__What you have to do__: Calculate how many lines in the following records hold the word "carcinoma", and report that number without comment.

__Input for this task__:
------------------------
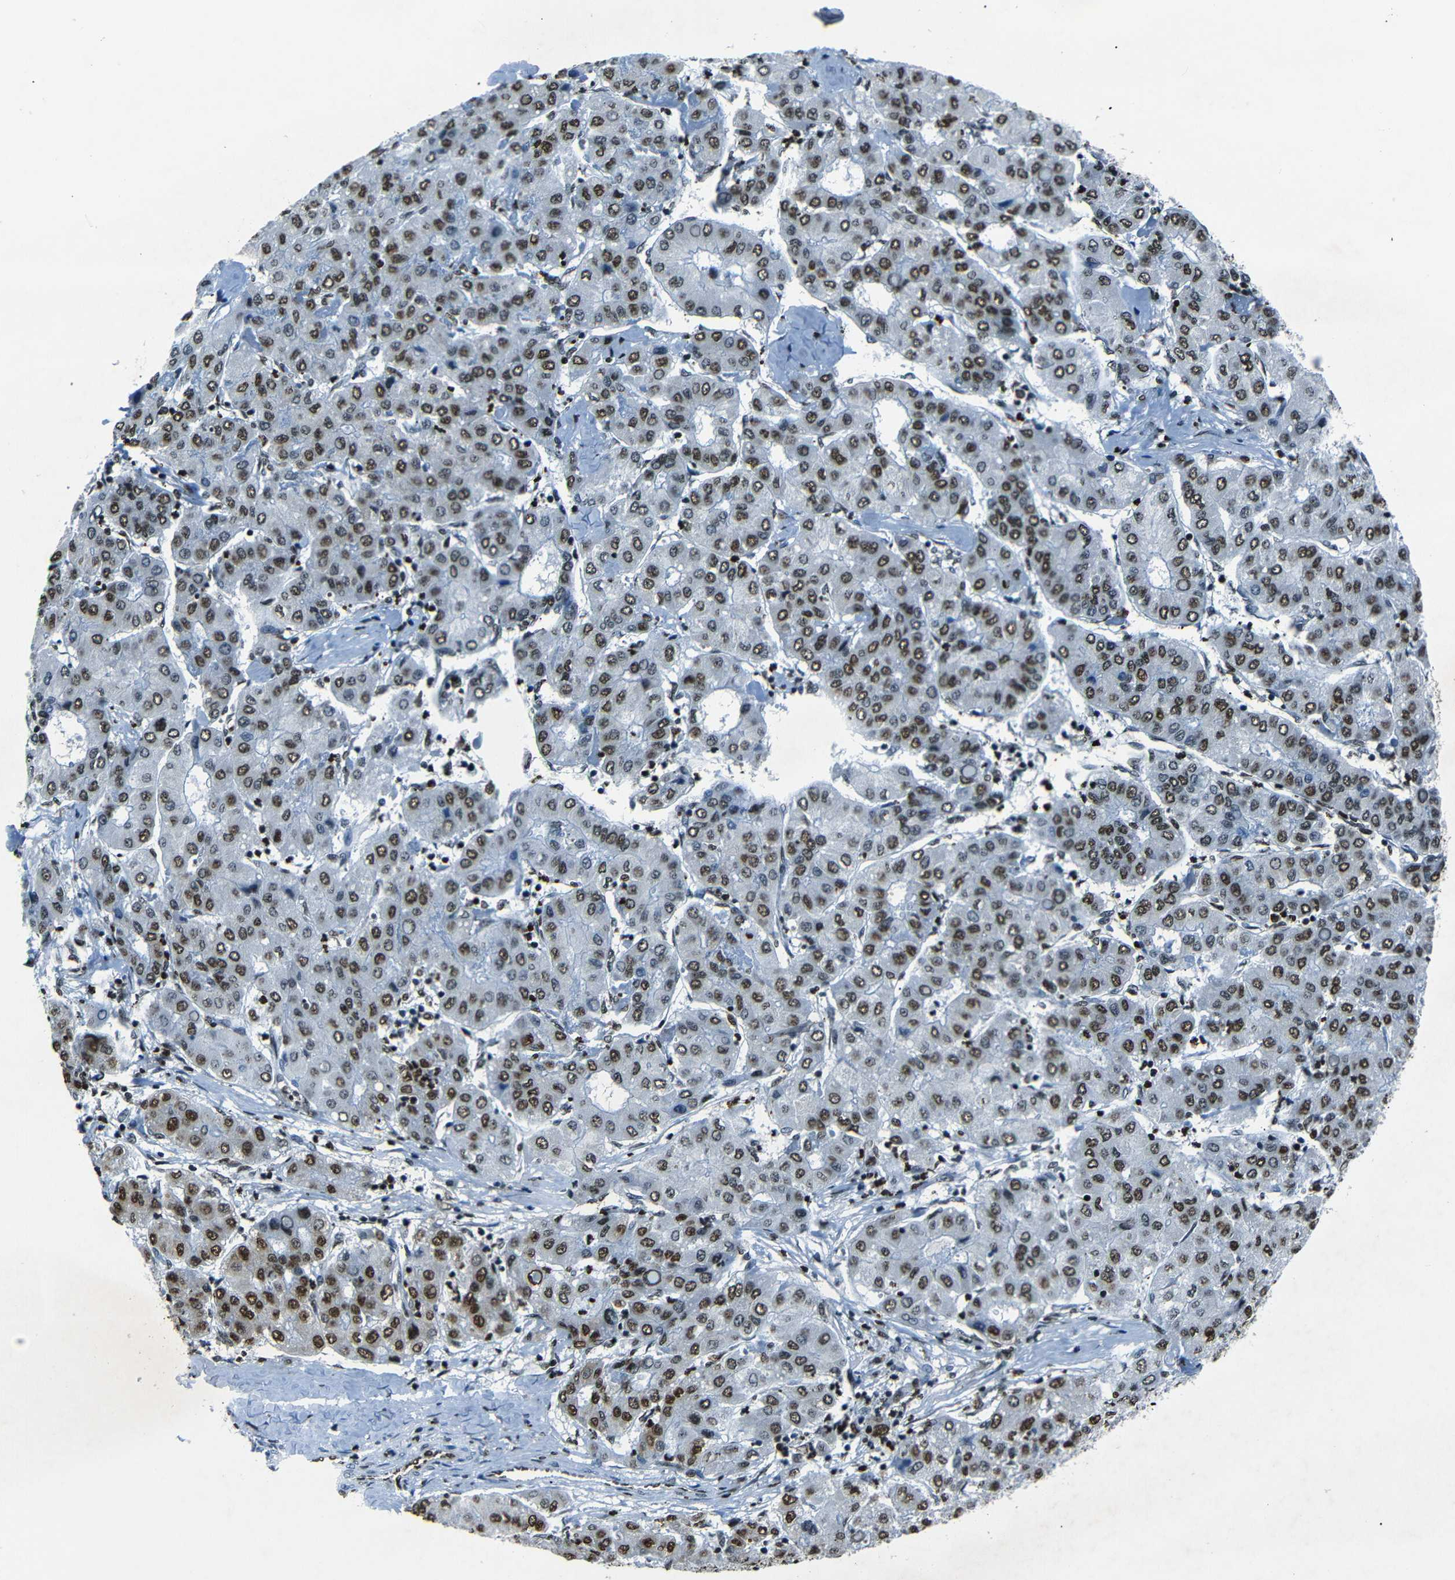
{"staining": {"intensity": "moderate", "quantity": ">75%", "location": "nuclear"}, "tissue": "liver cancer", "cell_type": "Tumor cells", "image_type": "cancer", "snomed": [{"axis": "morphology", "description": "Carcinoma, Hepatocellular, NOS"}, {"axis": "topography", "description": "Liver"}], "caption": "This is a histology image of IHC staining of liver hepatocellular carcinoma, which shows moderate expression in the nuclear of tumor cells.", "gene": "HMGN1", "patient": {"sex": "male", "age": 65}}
------------------------
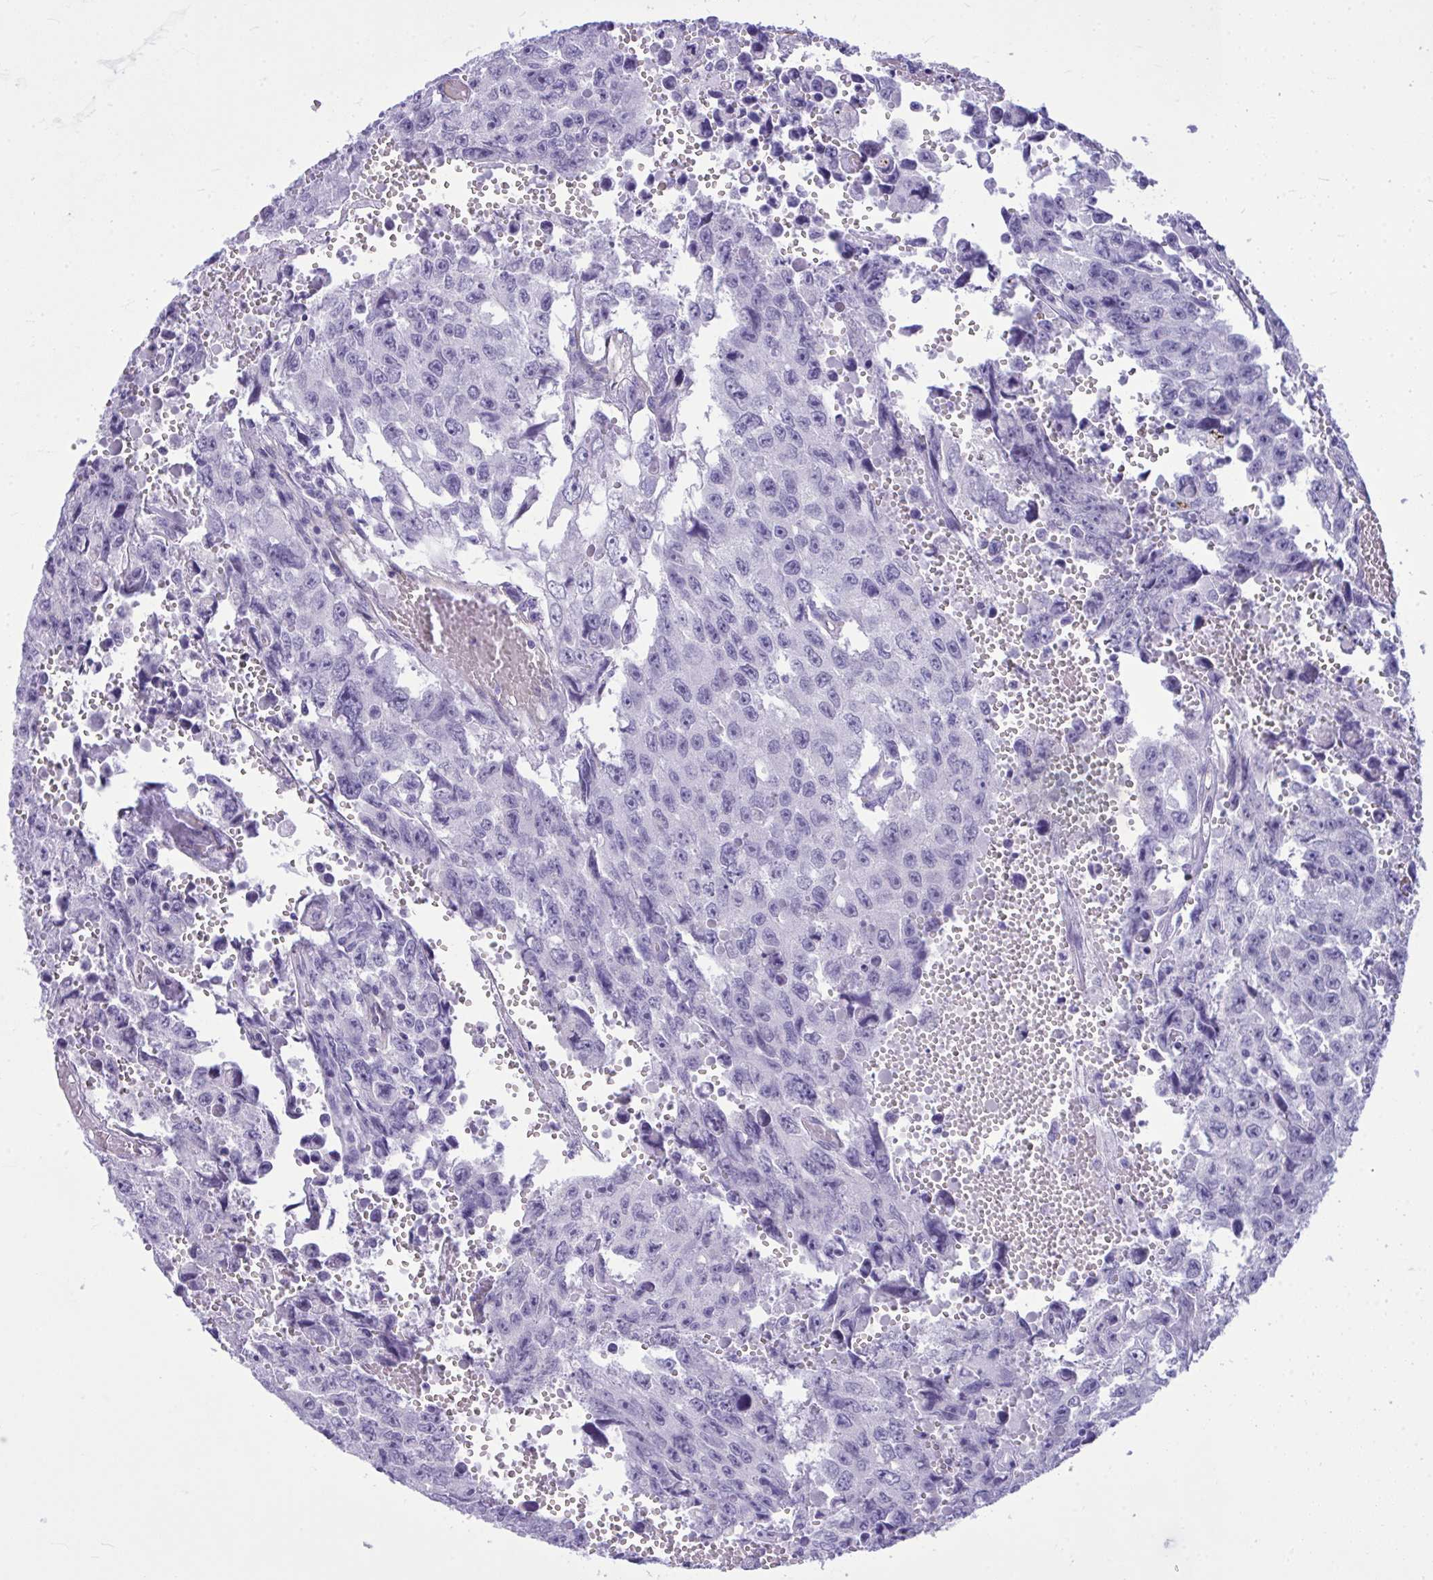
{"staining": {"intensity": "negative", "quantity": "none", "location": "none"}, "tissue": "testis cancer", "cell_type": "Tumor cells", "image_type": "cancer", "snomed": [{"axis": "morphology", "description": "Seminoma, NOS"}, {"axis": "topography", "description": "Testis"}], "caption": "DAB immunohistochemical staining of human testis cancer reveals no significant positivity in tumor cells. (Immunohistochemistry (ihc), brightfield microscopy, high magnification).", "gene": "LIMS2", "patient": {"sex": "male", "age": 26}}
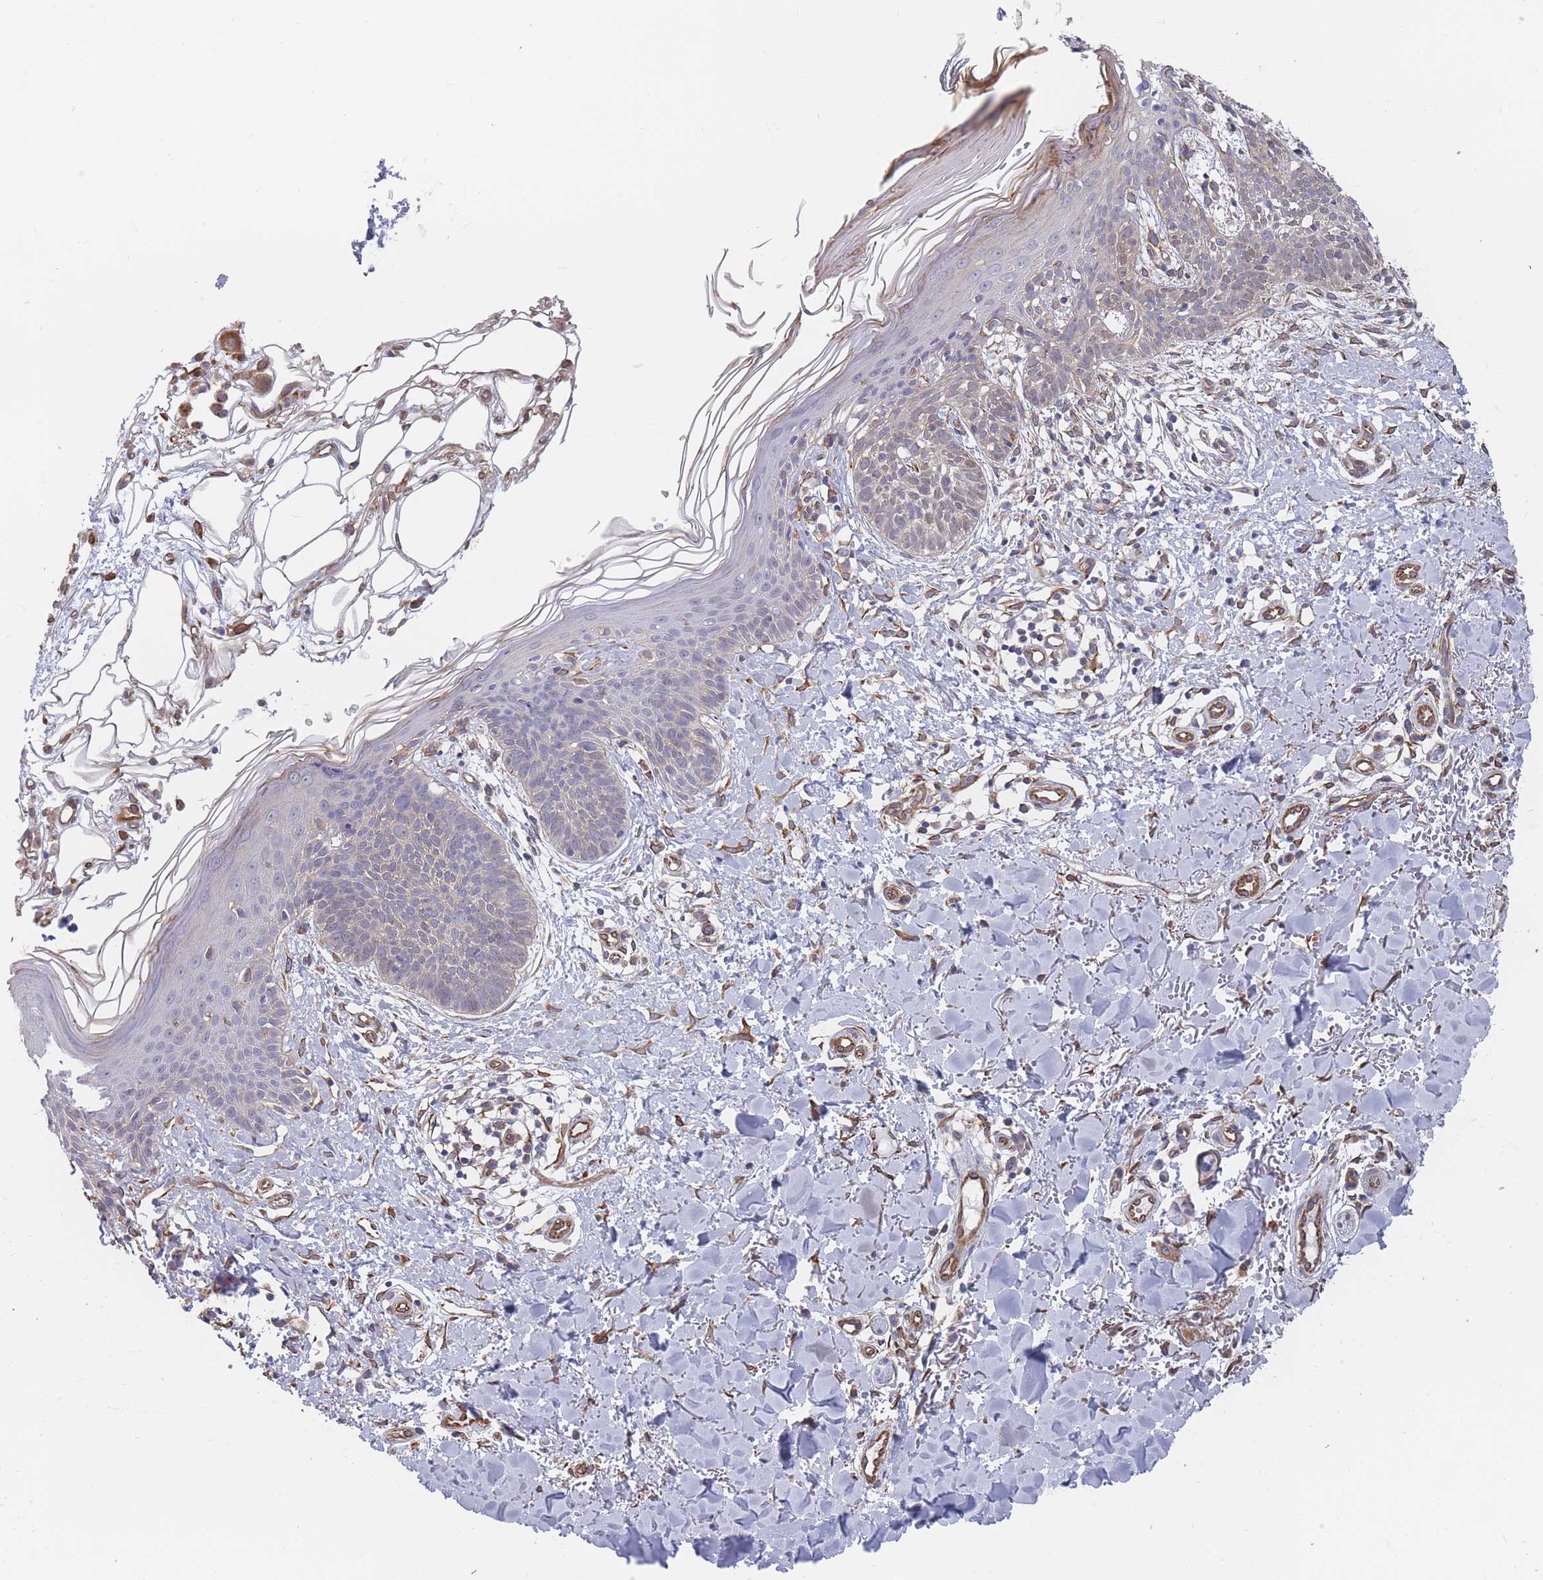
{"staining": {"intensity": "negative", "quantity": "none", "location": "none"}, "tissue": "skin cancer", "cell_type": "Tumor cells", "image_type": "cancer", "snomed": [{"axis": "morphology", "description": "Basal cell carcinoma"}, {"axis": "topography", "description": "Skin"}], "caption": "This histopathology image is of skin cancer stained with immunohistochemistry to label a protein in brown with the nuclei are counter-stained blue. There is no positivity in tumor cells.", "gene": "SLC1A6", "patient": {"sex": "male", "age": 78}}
------------------------
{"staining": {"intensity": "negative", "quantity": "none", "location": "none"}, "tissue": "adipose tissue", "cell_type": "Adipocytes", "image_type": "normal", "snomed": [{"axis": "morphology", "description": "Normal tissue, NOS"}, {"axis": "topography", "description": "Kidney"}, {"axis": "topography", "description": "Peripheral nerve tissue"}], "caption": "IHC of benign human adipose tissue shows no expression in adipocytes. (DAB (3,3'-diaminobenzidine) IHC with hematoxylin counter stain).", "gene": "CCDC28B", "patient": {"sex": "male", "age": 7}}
------------------------
__Solved problem__: 2